GOAL OF THE EXERCISE = Word for word, set down every line of the entries below from the line with "Figure 11. Autometallographic" to the line with "FIGURE 2 | Flow", including both, and no other line.
BEGIN SUPPLIED DATA
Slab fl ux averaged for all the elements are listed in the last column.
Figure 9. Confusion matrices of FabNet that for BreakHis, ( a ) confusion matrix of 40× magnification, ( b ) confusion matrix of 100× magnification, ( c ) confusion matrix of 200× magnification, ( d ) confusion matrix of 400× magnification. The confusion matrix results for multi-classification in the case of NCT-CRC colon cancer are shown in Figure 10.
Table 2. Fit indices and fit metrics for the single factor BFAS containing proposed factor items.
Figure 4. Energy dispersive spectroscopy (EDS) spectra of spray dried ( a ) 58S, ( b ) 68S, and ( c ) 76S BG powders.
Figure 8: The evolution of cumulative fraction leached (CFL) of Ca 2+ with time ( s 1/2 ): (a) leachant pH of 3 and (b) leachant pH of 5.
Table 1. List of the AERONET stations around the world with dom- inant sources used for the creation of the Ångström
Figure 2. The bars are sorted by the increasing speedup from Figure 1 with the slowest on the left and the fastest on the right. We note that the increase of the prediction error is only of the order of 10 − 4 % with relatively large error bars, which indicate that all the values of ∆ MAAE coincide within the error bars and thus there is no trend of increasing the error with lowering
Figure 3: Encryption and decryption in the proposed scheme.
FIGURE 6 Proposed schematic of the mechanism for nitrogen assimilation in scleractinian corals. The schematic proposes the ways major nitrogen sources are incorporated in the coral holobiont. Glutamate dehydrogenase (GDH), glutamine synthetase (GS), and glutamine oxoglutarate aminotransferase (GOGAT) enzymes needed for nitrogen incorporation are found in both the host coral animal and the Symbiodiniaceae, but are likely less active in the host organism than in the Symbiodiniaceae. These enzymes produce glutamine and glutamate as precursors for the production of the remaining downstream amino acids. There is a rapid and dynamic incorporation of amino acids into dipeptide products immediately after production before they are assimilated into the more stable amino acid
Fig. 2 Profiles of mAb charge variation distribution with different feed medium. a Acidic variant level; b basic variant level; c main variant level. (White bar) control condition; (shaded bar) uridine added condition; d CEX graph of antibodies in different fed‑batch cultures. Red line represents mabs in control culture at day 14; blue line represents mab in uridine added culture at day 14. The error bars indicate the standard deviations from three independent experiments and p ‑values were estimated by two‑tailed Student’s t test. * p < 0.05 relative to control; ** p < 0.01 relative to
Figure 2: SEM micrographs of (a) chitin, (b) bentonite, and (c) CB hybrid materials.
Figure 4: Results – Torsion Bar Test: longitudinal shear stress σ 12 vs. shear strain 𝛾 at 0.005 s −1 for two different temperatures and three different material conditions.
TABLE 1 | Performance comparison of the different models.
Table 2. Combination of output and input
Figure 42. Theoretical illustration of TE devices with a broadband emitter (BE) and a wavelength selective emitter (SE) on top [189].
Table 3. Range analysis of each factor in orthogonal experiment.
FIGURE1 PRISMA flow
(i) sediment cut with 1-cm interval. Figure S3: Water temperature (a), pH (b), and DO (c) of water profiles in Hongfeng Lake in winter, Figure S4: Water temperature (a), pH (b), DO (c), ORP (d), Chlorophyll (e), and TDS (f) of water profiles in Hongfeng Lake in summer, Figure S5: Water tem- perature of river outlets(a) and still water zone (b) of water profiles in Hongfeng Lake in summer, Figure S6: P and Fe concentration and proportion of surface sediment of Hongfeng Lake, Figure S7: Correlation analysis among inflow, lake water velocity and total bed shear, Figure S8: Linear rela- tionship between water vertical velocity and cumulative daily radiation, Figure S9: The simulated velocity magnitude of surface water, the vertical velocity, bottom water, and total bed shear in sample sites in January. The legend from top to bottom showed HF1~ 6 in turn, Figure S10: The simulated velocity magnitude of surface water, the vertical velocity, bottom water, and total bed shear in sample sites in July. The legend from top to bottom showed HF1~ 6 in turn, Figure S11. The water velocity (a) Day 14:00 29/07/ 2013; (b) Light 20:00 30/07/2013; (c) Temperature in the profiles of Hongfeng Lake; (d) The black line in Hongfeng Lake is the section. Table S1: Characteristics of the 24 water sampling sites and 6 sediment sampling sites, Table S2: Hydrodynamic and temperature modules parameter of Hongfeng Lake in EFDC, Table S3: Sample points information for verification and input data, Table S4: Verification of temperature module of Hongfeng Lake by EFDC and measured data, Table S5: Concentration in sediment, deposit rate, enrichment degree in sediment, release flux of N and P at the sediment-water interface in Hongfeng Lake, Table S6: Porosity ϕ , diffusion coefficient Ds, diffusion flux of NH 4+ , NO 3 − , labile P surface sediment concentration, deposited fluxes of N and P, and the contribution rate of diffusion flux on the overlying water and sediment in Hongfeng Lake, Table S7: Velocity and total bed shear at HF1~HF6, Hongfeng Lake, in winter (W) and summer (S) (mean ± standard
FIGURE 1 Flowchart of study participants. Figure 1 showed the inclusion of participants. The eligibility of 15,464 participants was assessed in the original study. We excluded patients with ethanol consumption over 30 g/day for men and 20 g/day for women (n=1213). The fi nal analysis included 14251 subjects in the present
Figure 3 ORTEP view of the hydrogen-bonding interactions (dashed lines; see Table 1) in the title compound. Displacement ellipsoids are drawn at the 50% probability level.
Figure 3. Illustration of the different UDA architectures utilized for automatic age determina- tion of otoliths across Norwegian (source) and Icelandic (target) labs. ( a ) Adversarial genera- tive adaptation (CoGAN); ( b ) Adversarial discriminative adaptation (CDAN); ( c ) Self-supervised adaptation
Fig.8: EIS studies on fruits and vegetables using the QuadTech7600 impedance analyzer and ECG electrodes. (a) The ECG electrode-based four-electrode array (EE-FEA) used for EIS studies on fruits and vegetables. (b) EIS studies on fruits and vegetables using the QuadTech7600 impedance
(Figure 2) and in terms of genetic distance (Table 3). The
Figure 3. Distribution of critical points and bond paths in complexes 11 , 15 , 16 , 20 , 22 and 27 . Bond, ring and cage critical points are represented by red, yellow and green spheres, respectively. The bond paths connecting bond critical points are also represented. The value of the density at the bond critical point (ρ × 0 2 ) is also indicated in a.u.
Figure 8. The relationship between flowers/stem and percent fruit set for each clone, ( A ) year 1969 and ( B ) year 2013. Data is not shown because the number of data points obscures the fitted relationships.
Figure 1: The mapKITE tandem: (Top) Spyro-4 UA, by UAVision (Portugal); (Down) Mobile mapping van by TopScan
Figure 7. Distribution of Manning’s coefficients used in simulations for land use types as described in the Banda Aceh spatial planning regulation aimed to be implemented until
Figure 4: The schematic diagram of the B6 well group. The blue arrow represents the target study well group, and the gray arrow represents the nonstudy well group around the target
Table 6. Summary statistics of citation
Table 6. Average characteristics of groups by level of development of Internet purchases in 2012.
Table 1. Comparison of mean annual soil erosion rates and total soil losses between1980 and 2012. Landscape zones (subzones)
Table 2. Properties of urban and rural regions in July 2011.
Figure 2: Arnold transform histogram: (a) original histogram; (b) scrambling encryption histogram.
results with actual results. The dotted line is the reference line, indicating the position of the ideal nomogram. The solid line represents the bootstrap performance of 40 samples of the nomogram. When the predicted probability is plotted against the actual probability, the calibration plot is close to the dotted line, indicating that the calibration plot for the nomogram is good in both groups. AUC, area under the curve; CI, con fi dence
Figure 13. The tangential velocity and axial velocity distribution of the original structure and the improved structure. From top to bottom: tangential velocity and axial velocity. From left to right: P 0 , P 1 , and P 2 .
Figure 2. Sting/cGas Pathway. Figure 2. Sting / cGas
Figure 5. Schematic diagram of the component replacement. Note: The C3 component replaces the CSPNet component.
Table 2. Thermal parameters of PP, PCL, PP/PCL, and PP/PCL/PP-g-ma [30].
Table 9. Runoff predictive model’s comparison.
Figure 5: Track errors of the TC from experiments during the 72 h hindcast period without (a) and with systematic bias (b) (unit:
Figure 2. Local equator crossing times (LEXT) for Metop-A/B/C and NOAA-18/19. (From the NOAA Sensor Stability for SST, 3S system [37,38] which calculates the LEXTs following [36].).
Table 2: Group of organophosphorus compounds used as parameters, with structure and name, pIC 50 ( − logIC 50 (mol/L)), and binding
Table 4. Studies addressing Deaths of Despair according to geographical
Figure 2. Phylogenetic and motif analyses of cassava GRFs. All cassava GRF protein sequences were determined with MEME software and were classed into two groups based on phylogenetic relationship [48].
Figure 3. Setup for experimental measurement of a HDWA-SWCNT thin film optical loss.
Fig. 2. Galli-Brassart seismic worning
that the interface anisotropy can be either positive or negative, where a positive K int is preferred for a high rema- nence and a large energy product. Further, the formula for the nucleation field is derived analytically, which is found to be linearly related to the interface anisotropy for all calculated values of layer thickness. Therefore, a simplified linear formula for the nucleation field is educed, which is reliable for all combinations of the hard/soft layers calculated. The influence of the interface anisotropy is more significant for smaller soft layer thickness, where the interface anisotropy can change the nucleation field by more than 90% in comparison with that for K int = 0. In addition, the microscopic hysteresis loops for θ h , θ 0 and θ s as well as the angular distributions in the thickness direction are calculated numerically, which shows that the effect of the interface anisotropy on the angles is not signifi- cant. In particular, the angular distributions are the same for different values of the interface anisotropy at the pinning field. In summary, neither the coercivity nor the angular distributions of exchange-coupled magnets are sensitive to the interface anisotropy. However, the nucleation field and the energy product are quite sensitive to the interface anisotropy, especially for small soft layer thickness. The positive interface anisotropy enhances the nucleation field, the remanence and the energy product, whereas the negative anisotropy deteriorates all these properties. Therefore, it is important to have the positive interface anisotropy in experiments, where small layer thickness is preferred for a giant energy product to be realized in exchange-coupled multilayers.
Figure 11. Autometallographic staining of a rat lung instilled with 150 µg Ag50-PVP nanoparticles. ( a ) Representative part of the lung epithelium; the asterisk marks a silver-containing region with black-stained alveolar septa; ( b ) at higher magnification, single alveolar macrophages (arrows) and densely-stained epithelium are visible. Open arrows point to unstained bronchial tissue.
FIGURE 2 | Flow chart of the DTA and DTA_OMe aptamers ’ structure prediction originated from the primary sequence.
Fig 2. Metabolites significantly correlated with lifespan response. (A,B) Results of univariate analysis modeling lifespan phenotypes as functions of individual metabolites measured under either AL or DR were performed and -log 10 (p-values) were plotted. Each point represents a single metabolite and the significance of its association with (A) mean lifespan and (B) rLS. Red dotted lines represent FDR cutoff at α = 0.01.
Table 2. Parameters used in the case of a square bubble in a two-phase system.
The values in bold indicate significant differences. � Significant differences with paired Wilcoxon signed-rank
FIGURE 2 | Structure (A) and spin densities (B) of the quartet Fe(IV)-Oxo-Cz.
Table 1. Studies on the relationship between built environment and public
END SUPPLIED DATA
ANSWER SECTION =
Figure 11. Autometallographic staining of a rat lung instilled with 150 µg Ag50-PVP nanoparticles. ( a ) Representative part of the lung epithelium; the asterisk marks a silver-containing region with black-stained alveolar septa; ( b ) at higher magnification, single alveolar macrophages (arrows) and densely-stained epithelium are visible. Open arrows point to unstained bronchial tissue.
FIGURE 2 | Flow chart of the DTA and DTA_OMe aptamers ’ structure prediction originated from the primary sequence.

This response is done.